A C$6.7 billion ($5 billion) renovation and expansion program is scheduled for completion in April 2022 by Nova Gas Transmission Ltd. (NGTL), TC Energy Corp.’s supply collection network in Alberta and British Columbia (BC).

A filing at the National Energy Board (NEB) says NGTL has obtained multi-year service contracts from shippers that enable financing and construction to proceed with seven projects on its 24,000-kilometer (14,400-mile) natural gas grid.

Pipe and compressors for 5.4 Bcf/d are in the package. While 3.5 Bcf/d (65%) of the new capacity will adapt the grid to changing supply sources, 1.9 Bcf/d (35%) will serve delivery growth.

Total NGTL traffic is forecast to increase by 16% to 13.7 Bcf/d by April 2022, compared with 11.8 Bcf/d in 2018. The network relays three-quarters of Alberta and BC gas production into long-distance national and export pipelines as well as western Canadian markets.

The work program is on schedule so far. The NEB and the federal cabinet still grant timely gas pipeline approvals despite increasingly complex hearings with growing participation by native, landowner and environmental interveners.

Construction of the C$1.7 billion ($1.3 billion) North Montney Mainline, for 1.7 Bcf/d from its namesake BC shale gas source, is under way with completion targets of September 2019 and April 2020.

Construction is nearing completion on the C$706 million ($530 million) Saddle West Expansion, with facilities for 382 MMcf/d scheduled to go into service this month.

A pair of smaller projects, the C$409 million West Path and the C$451 million Clearwater West, are well advanced in the regulatory process and scheduled to add capacity for a combined 1 Bcf/d in April and June 2020.

Hearings began in May on the next big stage in the growth agenda, the C$2.3 billion ($1.7 billion) 2021 NGTL System Expansion Project to install new pipe and compressors for 1.6 Bcf/d at multiple locations across the grid.

For completion in April 2022, NGTL has filed applications for a C$1.14 billion ($855 million) project pair named North Corridor and Edson Mainline, to deliver 682 MMcf/d to northern Alberta thermal oil sands plants and southern markets.

But after enduring severe price lows blamed on supply surpluses in 2018, Canadian industry factions maintain the pace of pipeline additions lags too far behind production changes and growth.

Assignments for a newly created Alberta gas ministry include trying to accelerate projects and develop spare capacity beyond the volumes specified in firm shipping contracts that traditionally drive the pipeline renovation and expansion agenda.

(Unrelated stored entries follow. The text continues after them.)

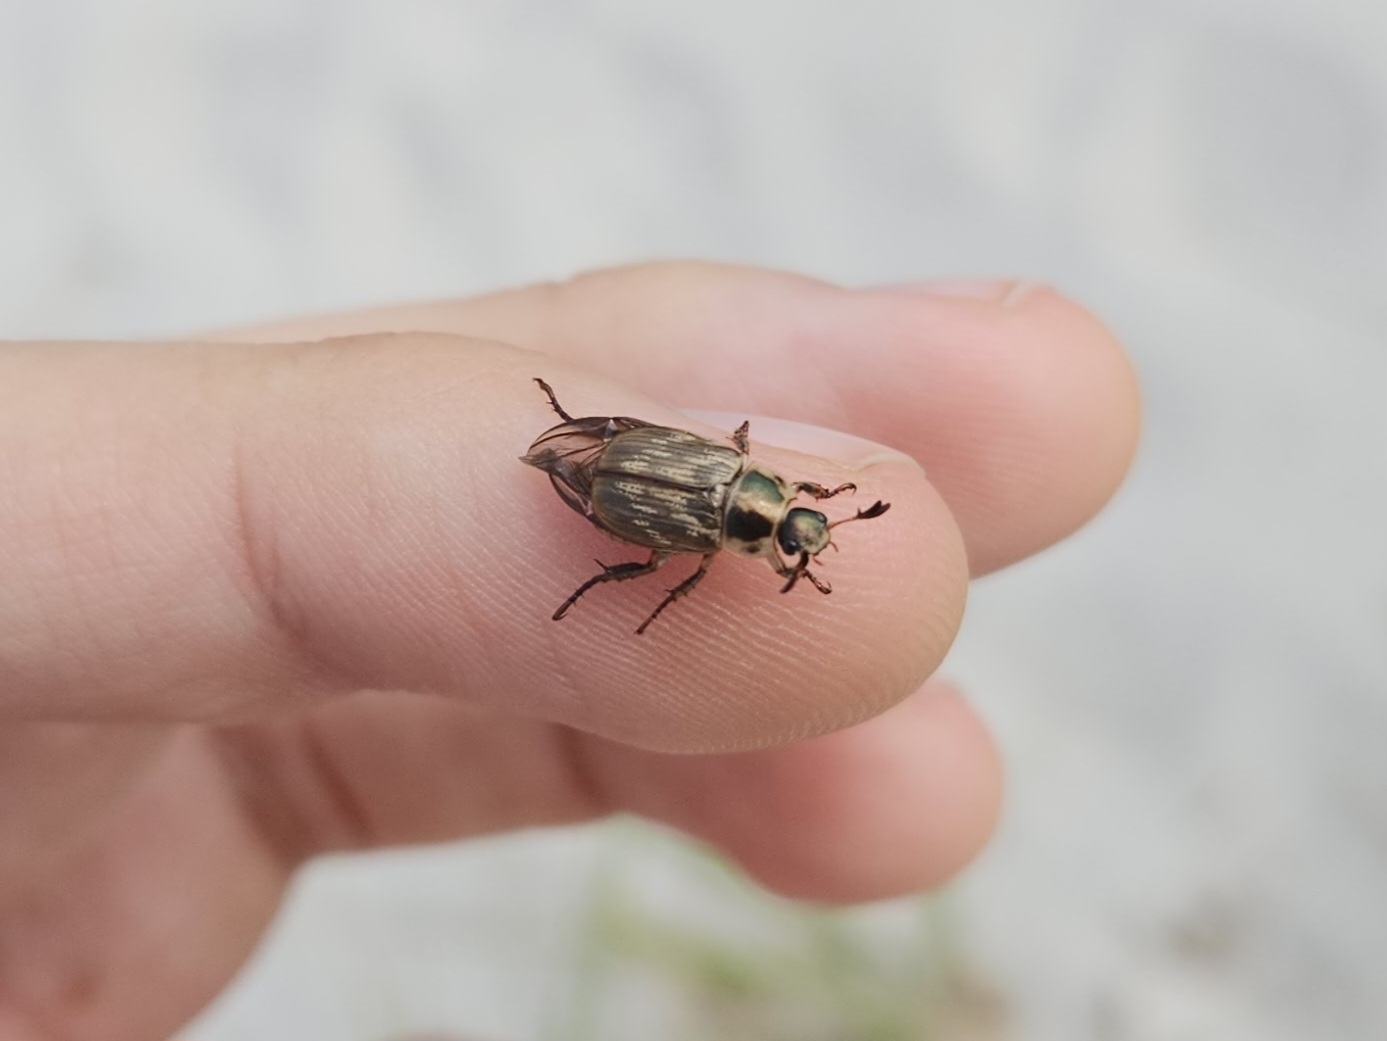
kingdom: Animalia
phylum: Arthropoda
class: Insecta
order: Coleoptera
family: Scarabaeidae
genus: Exomala
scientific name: Exomala orientalis
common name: Oriental beetle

The lengths of shipper contracts that support the current growth program range from eight to 25 years. In its capital plan filing at the NEB, NGTL acknowledges costs of its system will rise but says revenue requirements and tolls remain to be determined by evolving gas traffic patterns, markets and economic conditions.

TransCanada Corp. changed its name to TC Energy at its annual meeting in Calgary last month.